In this game, you play a tank designer who must build the ultimate tank, choosing the components and programming the A.I. the tank will use. You can get promotion by winning 7 out of 10 test battles against a pre-designed tank, which then gives you more cash to improve your tank and try for another promotion against a more advanced opponent. The tanks you come up against as you try to do this are very well designed and will punish you for different flaws in your A.I. leading you to have to improve it every time.

This might not be the only tank programming game but it's in a fairly select group with no other real competition at the time. There is no way in the world one of the world's leading game publishers would put out a game like this any more either. The manual you have to read must be about 300 pages long and you will not get anywhere in the game without using it. The programming language used is fairly easy for beginners to get into and reads like English.

The interface of the game is well done and can be driven using the mouse. You can even program the A.I. using a mouse to select the commands on screen. Sooner or later you will need to delve into the commands which are not supported this way.

The options for the tank and A.I. are endless. Developing the ultimate tank A.I. would be a serious challenge. You can even have battles with teams of tanks that can communicate with each other. As you progress in the game, special options become available which can be added to your A.I. such as a satellite link launcher to scan the whole battlefield, or a radar jammer to stop other tanks locking onto you. All this gradually increases the complexity. You can even program your tank to accept keyboard commands if you want.
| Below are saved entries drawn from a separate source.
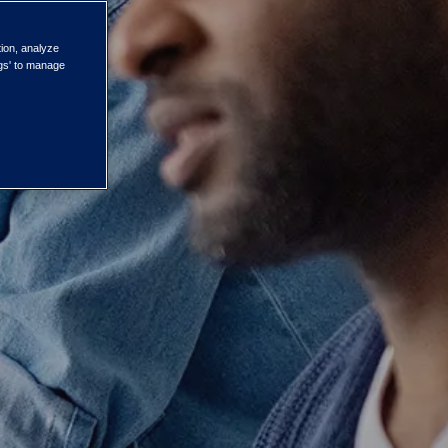
tion, analyze
ngs' to manage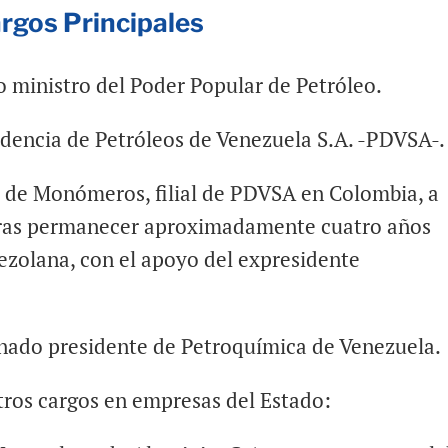
rgos Principales
 ministro del Poder Popular de Petróleo.
idencia de Petróleos de Venezuela S.A. -PDVSA-.
no de Monómeros, filial de PDVSA en Colombia, a
tras permanecer aproximadamente cuatro años
ezolana, con el apoyo del expresidente
gnado presidente de Petroquímica de Venezuela.
tros cargos en empresas del Estado:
You can fight other peoples tanks and the documentation mentions a BBS that could be used for this and details of a competition that was coming up. The multiplayer potential along with being able to design your own battlefields gives the game some real longevity.

The Bad

Waiting for the tanks to fight 10 times can be a long slow process when you try to advance a level. The maps the tanks fight on are quite large and sometimes they just can't seem to find each other. The game could have done with a fast forward button in these situations. This can be improved greatly by tightening up your search routines of course.

The Bottom Line

This is very different to any other game I've ever tried and still playable years later because of it. It's a bit too similar to the day job for my liking but would certainly be educational for anyone who has never done any programming.